** SELECTED PASSAGE **
The Museo de la Ciencia y el Juego [Museum of Science and Play] founded in 1984 was one of the pioneers in the country, using interactive, playful and itinerant activities to explore scientific concepts. The network of Small Interactive Museums of Science (Liliput) in Colombia and Ecuador was consolidated during these years. Another initiative promoted by the museum was Maletas viajeras [Scientific Suitcases] that inspired the concept of itinerant museums and allowed many Colombian towns to access science communication activities.

In 1998, and promoted by ACAC, the interactive museum Maloka was founded with funding from a third loan of the IDB. Maloka was the first cultural and educational megaproject focused on science and technology, using much of the economic resources devoted by Colciencias to science communication. Since its creation, Maloka has a cultural program that offers many entertaining activities, hosts activities such as science cafés and works with teachers to explore the pedagogical possibilities of the centre and to collect opinions and suggestions.

With the new century, a new program of Scientific Activities for Youth started. Ondas [Waves] was launched in 2001 thanks to the collaboration between Colciencias and the Foundation for Education and Social Development (FES). It became the longest-lasting science communication initiative for children in Colombia. The program carries out research projects based on the interest and curiosity of the children, designed and developed by the children together with their teachers.

In 2002, the Colombian Association of Science Journalism set its focus on three projects: training of science journalists around the country, research on the work of science and technology communicators, and setting up a S&T news agency (NotiCyT). Even though the agency was not a pioneer in the field, it did have an impact on local media as well as Latin American newspapers (Vélez Lopera, 2013). Despite this, it only lasted five years.

Other institutions also initiated efforts to offer training in science communication. In 2002 and then 2004, the ACPC organised a series of seminars in different regions of Colombia (Daza-Caicedo et al., 2006). Some years later, the ACAC together with the Javeriana University offered training courses on the social appropriation of sciences.

** EXCERPTED RECORDS **
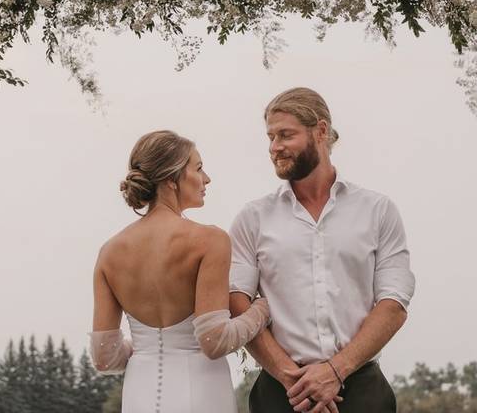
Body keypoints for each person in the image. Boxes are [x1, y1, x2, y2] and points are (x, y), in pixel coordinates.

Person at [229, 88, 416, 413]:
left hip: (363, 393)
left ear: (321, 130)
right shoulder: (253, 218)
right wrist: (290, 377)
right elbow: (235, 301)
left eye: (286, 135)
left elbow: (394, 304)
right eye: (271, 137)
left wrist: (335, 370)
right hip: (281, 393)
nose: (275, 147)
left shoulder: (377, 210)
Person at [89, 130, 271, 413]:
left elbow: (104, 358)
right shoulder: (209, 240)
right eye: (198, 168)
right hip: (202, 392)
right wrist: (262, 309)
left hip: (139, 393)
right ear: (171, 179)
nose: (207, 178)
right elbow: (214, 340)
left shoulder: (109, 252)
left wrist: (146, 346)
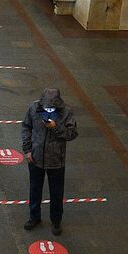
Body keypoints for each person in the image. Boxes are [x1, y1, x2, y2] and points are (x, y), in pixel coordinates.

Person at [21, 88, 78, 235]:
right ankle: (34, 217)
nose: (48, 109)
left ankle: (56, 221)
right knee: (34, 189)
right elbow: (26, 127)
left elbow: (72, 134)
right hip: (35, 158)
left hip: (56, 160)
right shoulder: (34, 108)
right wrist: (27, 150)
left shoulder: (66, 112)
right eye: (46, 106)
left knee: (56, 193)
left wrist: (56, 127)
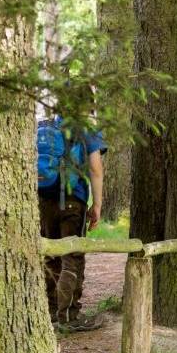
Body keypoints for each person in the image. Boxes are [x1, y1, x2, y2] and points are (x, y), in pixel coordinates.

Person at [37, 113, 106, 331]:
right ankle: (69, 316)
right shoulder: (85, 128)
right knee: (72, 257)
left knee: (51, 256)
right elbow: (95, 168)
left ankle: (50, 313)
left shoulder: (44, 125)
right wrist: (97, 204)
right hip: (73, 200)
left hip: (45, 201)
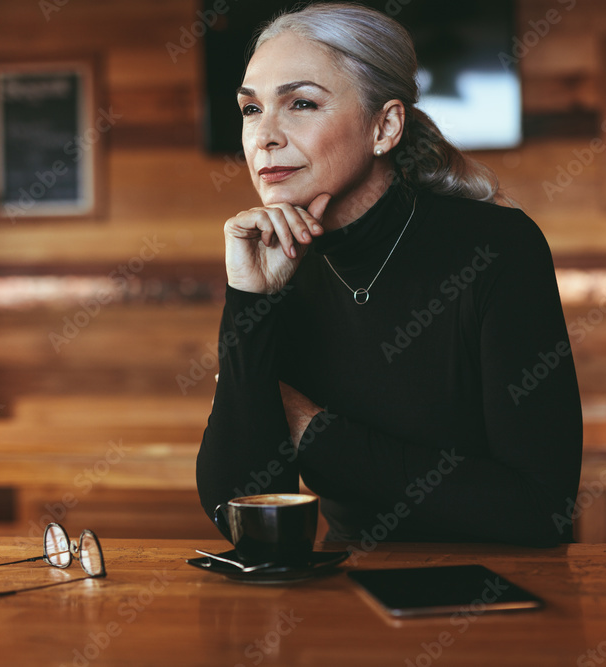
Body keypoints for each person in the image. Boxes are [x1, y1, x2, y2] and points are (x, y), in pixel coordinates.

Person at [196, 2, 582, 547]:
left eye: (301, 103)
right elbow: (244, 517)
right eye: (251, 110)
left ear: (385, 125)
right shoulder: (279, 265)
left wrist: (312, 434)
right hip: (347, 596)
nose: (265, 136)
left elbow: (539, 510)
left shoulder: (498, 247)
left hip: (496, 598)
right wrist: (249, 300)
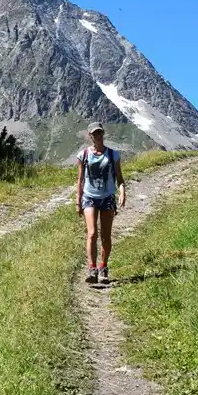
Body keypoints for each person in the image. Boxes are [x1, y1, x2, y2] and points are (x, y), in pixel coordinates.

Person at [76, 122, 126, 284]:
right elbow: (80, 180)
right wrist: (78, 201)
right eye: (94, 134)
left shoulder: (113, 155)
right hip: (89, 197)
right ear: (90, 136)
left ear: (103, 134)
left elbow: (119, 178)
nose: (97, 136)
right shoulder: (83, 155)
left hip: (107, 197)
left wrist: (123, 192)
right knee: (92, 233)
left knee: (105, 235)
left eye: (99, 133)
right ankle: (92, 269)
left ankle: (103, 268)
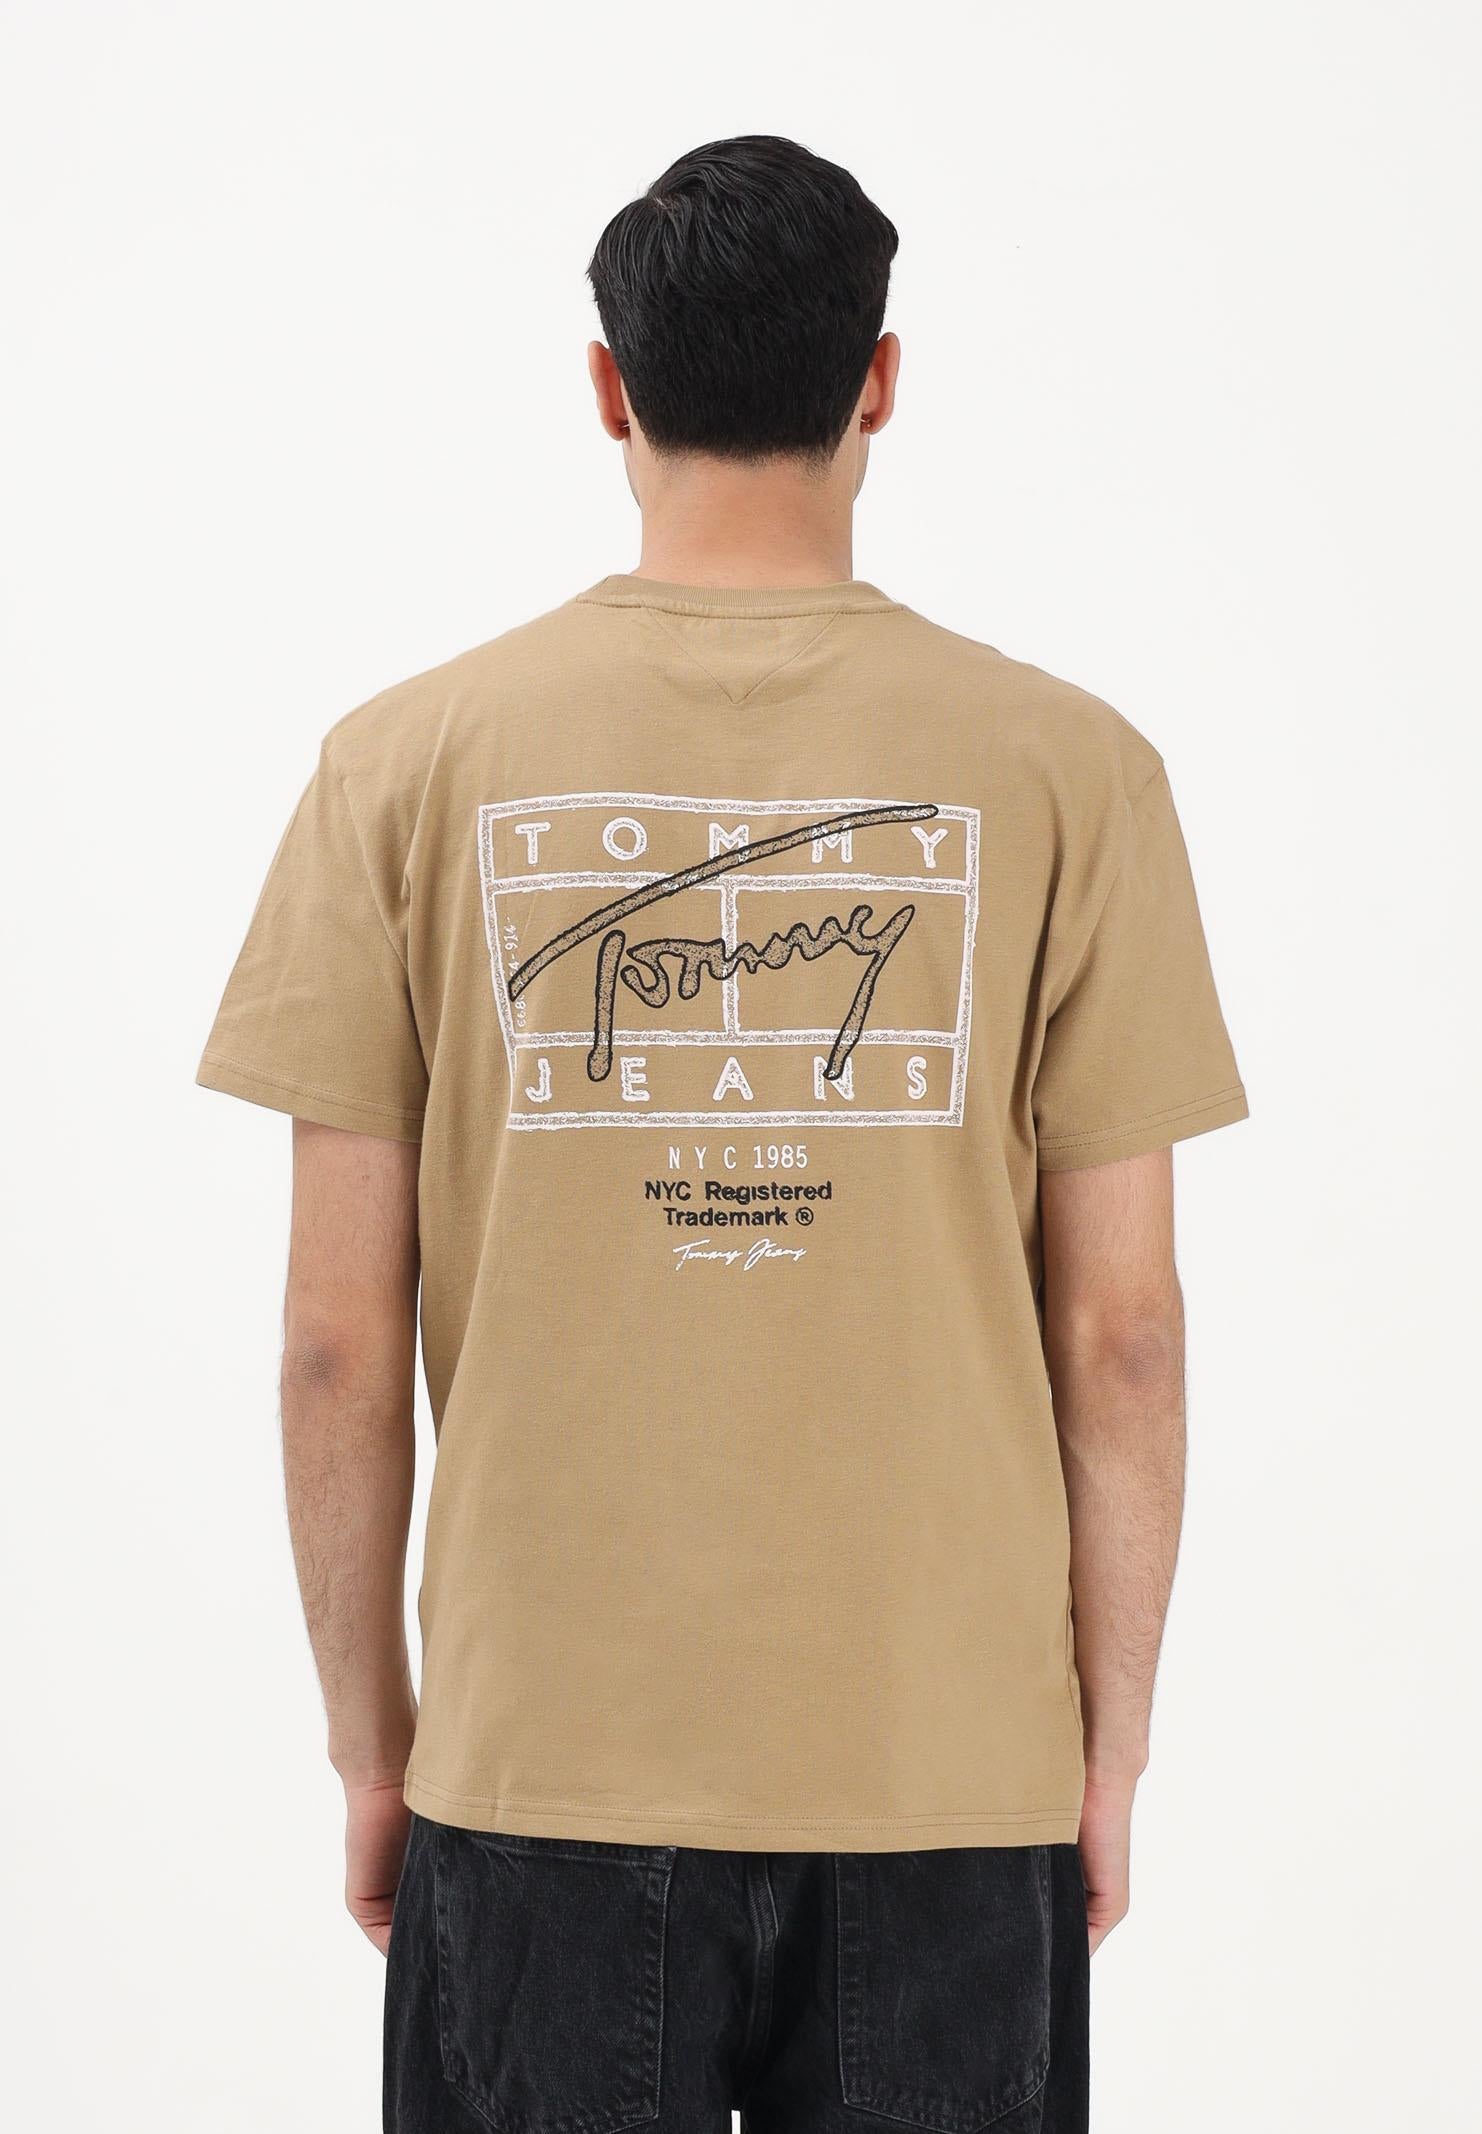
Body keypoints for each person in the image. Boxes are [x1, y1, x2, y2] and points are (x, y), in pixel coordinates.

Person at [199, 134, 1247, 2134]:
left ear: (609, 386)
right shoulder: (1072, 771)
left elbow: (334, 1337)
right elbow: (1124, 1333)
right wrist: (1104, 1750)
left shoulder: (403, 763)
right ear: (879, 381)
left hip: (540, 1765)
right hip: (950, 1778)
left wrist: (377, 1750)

==

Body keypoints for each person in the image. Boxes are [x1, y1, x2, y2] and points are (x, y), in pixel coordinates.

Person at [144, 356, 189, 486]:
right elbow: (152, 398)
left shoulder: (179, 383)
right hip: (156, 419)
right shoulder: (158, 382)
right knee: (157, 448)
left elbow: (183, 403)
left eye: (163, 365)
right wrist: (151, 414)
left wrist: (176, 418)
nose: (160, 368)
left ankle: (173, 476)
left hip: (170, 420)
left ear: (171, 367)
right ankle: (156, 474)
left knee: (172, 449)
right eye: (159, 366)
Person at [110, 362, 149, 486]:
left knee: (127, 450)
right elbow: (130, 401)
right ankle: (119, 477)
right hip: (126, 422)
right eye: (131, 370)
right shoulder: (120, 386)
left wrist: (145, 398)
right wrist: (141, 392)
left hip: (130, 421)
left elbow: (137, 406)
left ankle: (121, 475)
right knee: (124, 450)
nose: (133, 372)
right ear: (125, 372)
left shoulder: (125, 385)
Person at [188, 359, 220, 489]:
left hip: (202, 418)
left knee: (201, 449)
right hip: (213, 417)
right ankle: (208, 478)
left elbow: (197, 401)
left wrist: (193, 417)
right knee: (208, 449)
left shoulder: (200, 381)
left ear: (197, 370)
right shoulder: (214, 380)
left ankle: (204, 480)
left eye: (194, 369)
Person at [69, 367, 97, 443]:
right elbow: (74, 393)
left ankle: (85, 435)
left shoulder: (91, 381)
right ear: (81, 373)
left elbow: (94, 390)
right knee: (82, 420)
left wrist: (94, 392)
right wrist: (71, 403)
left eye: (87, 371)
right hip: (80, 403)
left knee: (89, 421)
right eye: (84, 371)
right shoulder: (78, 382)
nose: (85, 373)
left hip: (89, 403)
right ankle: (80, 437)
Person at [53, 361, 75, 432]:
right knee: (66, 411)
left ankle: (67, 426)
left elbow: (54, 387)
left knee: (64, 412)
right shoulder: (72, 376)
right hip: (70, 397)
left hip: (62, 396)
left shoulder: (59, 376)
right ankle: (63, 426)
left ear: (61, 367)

--

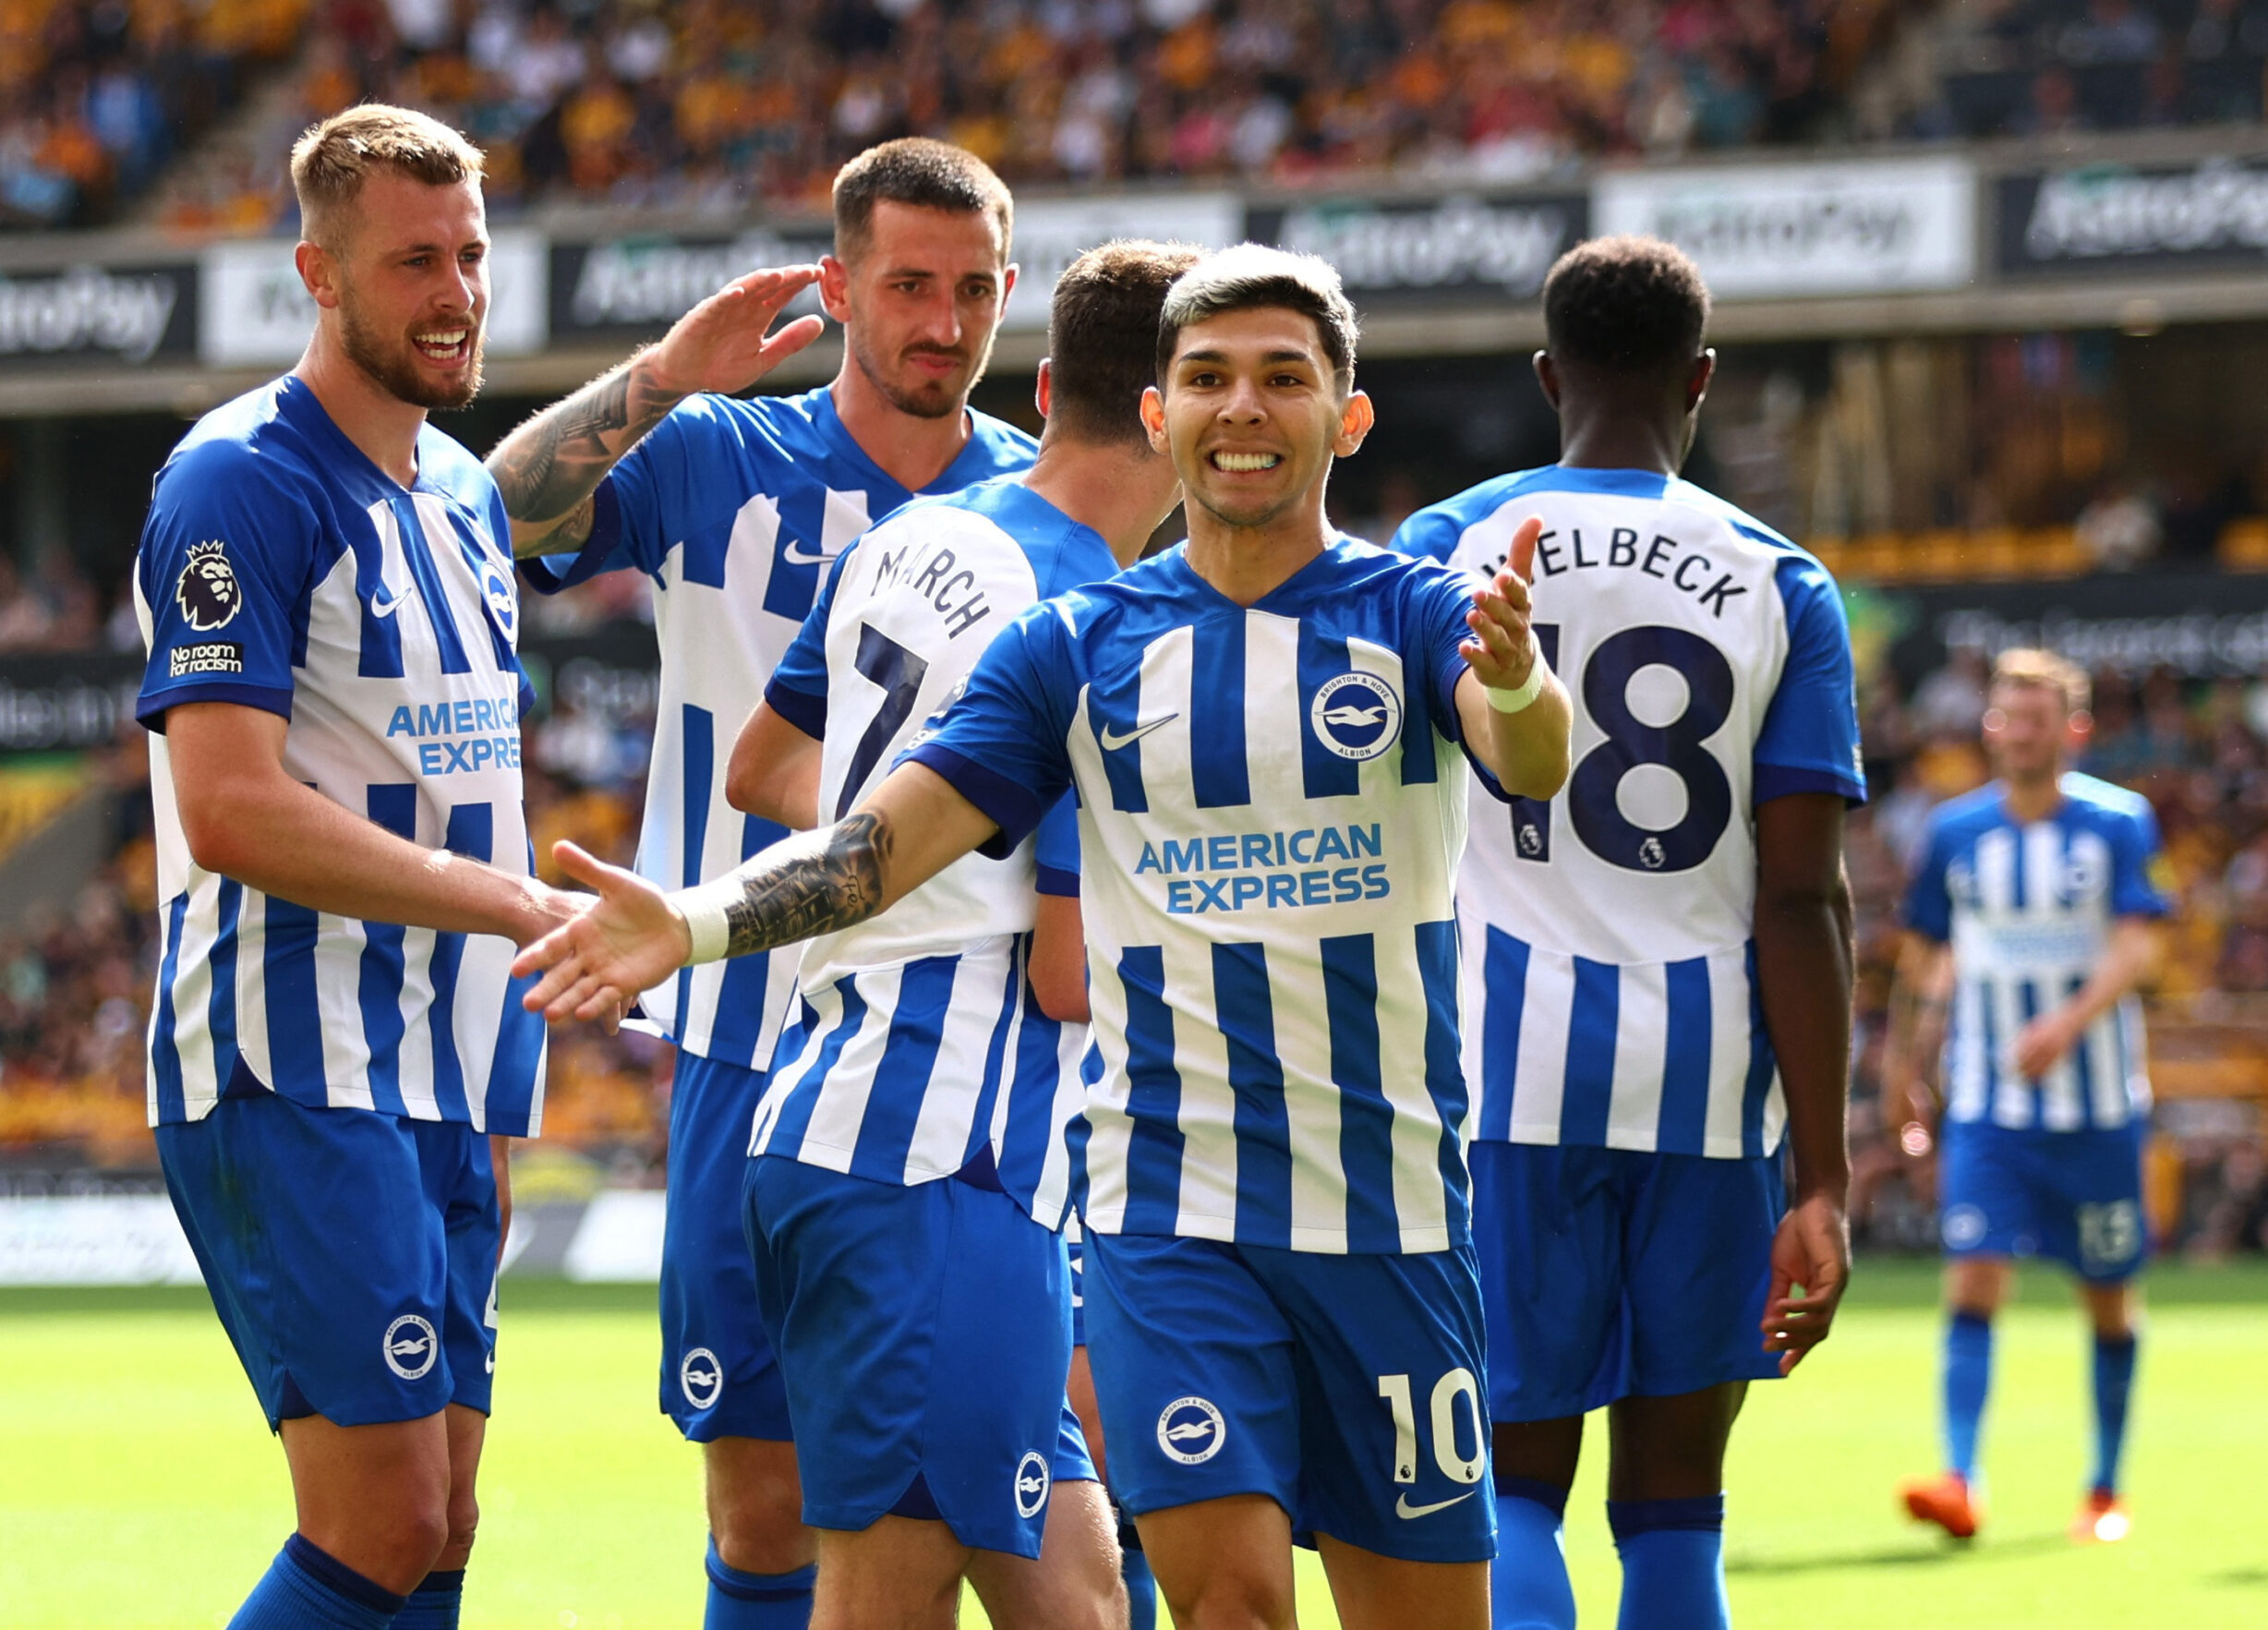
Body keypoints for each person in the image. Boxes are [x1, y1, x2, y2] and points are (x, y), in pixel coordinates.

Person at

** TASK TO CARRY OUT **
Write out word for word the part of the passage on science communication in Colombia that opens with the words containing "In 2002, the" and closes with "lasted five years.".

** RESULT BELOW **
In 2002, the Colombian Association of Science Journalism set its focus on three projects: training of science journalists around the country, research on the work of science and technology communicators, and setting up a S&T news agency (NotiCyT). Even though the agency was not a pioneer in the field, it did have an impact on local media as well as Latin American newspapers (Vélez Lopera, 2013). Despite this, it only lasted five years.